Assistant Director Bill Priestap, the head of the FBI’s counterintelligence division, is expected on Capitol Hill Tuesday, according to aides familiar with the planned interview. The committees are planning to also question Michael Steinbach and John Giacalone — two former executive assistant directors of the FBI’s National Security Branch — later this month.
Priestap is of interest to lawmakers for his role supervising the Clinton email investigation. He was named assistant director of the counterintelligence division in December 2015 by then-FBI Director James Comey.
House Judiciary Committee Chairman Bob Goodlatte, R-Va., has signaled that Republicans plan to question the officials about the handling of the Clinton investigation.
“These three officials know a great deal about what was happening at the FBI during this period of time,” Goodlatte said in a recent Fox News interview.
The interviews as part of the ongoing congressional investigation come as Congress is preparing to receive the much-anticipated Justice Department inspector general’s report on the department’s handling of the Clinton email investigation, and the investigation into allegations of collusion between the Trump campaign and Russia.
Former FBI Director Comey has defended his handling of the Clinton and Russia probes in response to criticism that he acted improperly by, among other actions, drafting his statement about Clinton while the investigation was ongoing, and disclosing that the email investigation was reopened in late October of 2016 shortly before the presidential election.
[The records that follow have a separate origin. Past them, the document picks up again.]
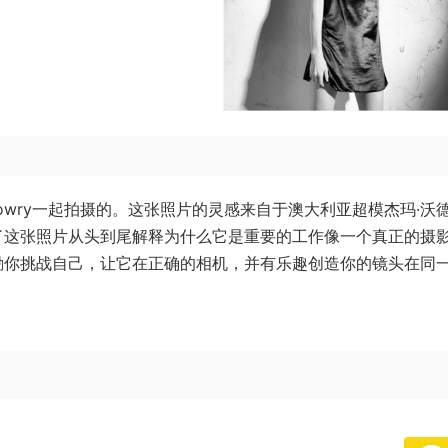
a Lowry一起拍摄的。这张照片的灵感来自于澳大利亚超模杰玛·沃
了这张照片从头到尾解释为什么它是重要的工作像一个真正的摄
励你挑战自己，让它在正确的相机，并有乐趣创造你的镜头在同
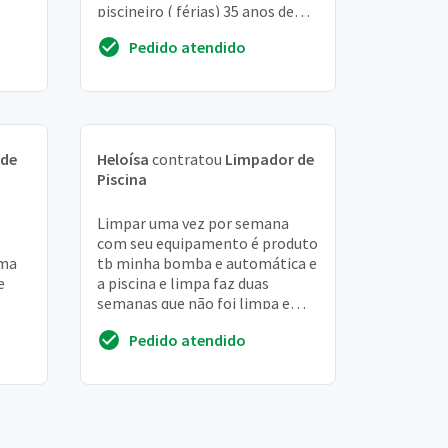
piscineiro ( férias) 35 anos de
experiência no ramo
Pedido atendido
trabalhamos na áre...
 de
Heloísa
contratou
Limpador de
Piscina
Limpar uma vez por semana
com seu equipamento é produto
uma
tb minha bomba e automática e
e
a piscina e limpa faz duas
semanas que não foi limpa e
ZES-
está verdeada não tem árvore
Pedido atendido
por perto. Não es...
“If you’ve been investigating for a year, you know that, unless things change, we’re going to head in this direction. Prosecutors and investigators all the time draft indictments before they finish the investigation. Their mind is open that if they find something that changes their view, they won’t bring an indictment. But they know where it’s headed after a year of investigation. Same thing here,” Comey told ABC News in an interview with Chief Anchor George Stephanopolous.
He also said he felt obligated to inform Congress in October 2016 about the then newly-discovered emails after previously and publicly announcing the close of the Clinton investigation.